London’s tube system looks more like a system of rings as opposed to a spider’s web, and so it’s often easier, quicker (and obviously cheaper) to walk between tube stations as opposed to hopping on the underground. As a result, online maps are your best friend and plan your journey before you set off!
#20 Remember to utilise the Hopper Fare
And while we’re on the subject of public transport, it’s also worth noting that taking the bus is considerably cheaper than taking the tube. The recently introduced London hopper fare also means that if you’re a contactless method of payment (card or Oyster card) then you can take unlimited bus and tram journeys for free within one hour of first touching in.
Hint: The bus is a free and very inexpensive way to enjoy a self-guided tour of the city in a limited amount of time! With this being said, be sure to avoid rush hour (i.e. 8 – 10 AM and 4 – 6 PM) as this is when the roads become busy with traffic.
#21 *Sometimes* Pret gives out free coffee
Instead of a loyalty or rewards programme, Pret has a scheme whereby employees are allowed to give out free coffee at their discretion. This is a great idea as it gives customers an extra incentive to be nice to their barista (not that you should need one!) And no, the free coffee is not just a rumour. I’ve been lucky enough to get several coffees for free!
#22 It’s possible to get cheap theatre tickets
Want to see a performance but don’t want to spend a fortune? Well, the good news is that it’s perfectly possible to enjoy a theatre performance or play for a reduced fee. All you need to do is to head to the TKTS booth in the very heart of Leicester Square and see what tickets are left for showings that same day. Unsold tickets are often heavily discounted and are only available to purchase in person.

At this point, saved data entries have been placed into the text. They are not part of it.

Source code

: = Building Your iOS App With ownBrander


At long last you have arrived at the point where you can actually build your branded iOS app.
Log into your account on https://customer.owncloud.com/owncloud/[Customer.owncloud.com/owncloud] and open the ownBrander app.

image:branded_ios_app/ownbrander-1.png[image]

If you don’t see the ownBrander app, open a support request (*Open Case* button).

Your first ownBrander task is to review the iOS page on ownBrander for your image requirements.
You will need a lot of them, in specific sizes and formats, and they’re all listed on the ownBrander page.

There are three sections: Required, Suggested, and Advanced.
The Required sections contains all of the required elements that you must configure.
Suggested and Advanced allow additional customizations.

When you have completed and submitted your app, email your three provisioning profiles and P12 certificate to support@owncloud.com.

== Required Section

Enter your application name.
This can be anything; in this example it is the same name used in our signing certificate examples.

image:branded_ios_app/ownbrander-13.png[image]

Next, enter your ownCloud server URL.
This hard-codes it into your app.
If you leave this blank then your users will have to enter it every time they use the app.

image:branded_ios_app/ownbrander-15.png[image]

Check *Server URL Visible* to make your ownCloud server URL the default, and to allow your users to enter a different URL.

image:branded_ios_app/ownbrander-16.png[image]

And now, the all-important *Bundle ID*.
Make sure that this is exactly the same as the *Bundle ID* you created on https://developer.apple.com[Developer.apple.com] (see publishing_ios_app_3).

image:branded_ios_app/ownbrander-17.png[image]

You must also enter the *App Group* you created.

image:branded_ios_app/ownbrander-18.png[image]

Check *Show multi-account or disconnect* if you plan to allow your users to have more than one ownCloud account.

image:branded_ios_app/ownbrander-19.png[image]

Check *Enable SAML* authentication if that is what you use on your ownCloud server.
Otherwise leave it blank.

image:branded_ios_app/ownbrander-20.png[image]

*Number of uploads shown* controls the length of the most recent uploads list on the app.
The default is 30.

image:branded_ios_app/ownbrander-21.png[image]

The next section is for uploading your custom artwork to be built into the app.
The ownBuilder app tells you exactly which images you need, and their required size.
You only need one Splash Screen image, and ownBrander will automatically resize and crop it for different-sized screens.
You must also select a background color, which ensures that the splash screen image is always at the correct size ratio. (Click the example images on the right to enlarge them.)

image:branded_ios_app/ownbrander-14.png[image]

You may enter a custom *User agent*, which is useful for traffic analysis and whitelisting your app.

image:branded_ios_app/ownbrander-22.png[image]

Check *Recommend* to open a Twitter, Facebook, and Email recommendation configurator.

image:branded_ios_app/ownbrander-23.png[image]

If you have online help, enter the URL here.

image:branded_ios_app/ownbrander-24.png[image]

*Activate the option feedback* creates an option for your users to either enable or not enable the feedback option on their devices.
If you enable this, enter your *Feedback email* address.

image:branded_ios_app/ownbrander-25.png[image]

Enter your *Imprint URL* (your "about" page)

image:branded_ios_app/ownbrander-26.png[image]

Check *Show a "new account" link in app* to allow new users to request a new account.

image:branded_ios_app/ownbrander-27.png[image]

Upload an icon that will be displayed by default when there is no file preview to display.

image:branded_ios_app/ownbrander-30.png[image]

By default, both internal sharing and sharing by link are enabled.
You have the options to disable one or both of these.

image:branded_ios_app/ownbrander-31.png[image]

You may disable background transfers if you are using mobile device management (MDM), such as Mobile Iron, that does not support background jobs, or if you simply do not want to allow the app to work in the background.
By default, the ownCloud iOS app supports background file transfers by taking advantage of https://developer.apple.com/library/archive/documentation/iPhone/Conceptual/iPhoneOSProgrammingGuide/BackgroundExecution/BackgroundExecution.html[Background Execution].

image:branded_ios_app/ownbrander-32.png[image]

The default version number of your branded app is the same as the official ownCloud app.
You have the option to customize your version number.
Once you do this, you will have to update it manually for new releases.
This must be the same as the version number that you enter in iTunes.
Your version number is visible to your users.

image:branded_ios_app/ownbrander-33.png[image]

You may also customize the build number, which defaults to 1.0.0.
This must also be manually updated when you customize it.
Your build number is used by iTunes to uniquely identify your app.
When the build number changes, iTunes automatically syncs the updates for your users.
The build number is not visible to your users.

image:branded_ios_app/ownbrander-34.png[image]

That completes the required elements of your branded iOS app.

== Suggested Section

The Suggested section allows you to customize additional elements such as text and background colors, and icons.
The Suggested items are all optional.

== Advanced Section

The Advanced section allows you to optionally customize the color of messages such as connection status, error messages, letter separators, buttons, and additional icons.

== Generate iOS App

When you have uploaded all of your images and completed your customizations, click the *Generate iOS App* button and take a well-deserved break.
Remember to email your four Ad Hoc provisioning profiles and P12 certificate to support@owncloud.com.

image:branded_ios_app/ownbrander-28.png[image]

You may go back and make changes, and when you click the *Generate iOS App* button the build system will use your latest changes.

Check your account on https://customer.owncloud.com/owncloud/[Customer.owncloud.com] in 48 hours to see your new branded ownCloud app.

#23 Don’t hire a taxi from the airport
One of the biggest London travel mistakes you could make would be to take a taxi from the airport to the city centre. The cost will be great and the traffic is likely to be pretty heavy. Instead, make use of the great public transportation city between the airports and London’s centre.
#24 The best view of Big Ben is not actually at the Houses of Parliament
It’s a common misconception that you can actually ‘see’ Big Ben. Instead, the name ‘Big Ben’ is what locals call the bell that rings out from within the Elizabeth Tower in the Houses of Parliament. The best view of the Neo-Gothic building is to be found from the other side of the River Thames.